• [DATASET EXTRACT]:
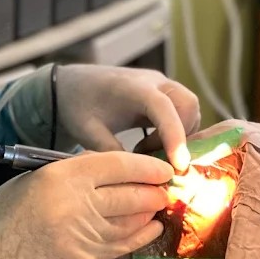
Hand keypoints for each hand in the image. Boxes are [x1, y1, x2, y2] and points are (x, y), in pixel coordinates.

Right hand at [0, 150, 171, 258]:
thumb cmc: (7, 208)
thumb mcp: (38, 174)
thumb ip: (75, 170)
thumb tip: (112, 168)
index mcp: (64, 175)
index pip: (117, 164)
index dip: (146, 165)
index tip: (163, 167)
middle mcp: (78, 204)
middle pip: (131, 194)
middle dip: (155, 190)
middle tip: (167, 186)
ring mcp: (84, 236)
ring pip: (132, 222)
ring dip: (151, 212)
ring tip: (160, 204)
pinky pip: (122, 246)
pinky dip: (141, 235)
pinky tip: (151, 228)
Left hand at [56, 65, 200, 171]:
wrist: (70, 84)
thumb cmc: (77, 104)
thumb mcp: (88, 132)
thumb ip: (112, 153)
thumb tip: (137, 177)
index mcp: (132, 87)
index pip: (163, 107)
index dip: (174, 134)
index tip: (179, 164)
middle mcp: (152, 82)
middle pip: (187, 105)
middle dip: (183, 136)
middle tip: (160, 160)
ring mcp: (159, 85)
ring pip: (189, 108)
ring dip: (179, 135)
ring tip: (148, 151)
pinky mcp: (160, 93)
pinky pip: (181, 111)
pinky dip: (175, 131)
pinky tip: (150, 145)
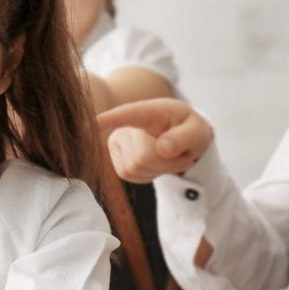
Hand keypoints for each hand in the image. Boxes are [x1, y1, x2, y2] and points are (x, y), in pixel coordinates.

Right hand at [96, 97, 212, 182]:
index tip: (91, 123)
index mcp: (146, 112)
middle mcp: (125, 126)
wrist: (182, 138)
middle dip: (168, 162)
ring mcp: (117, 144)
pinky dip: (152, 176)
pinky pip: (133, 177)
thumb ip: (185, 137)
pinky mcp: (118, 162)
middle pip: (143, 156)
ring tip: (171, 157)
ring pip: (137, 169)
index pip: (124, 115)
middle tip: (183, 155)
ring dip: (161, 170)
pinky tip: (159, 165)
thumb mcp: (197, 130)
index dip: (107, 120)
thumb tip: (163, 148)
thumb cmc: (189, 129)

• [AIM OF THE TASK]: What is wanted is the line containing "middle pip: (143, 156)" and every line after it through the last line of the entries, printed exactly.

• [RESPONSE AREA]:
middle pip: (143, 156)
ring tip: (171, 157)
ring pip: (137, 169)
index pip: (124, 115)
middle tip: (183, 155)
ring dip: (161, 170)
pinky tip: (159, 165)
thumb mcp: (197, 130)
index dip: (107, 120)
thumb tip: (163, 148)
thumb cmc: (189, 129)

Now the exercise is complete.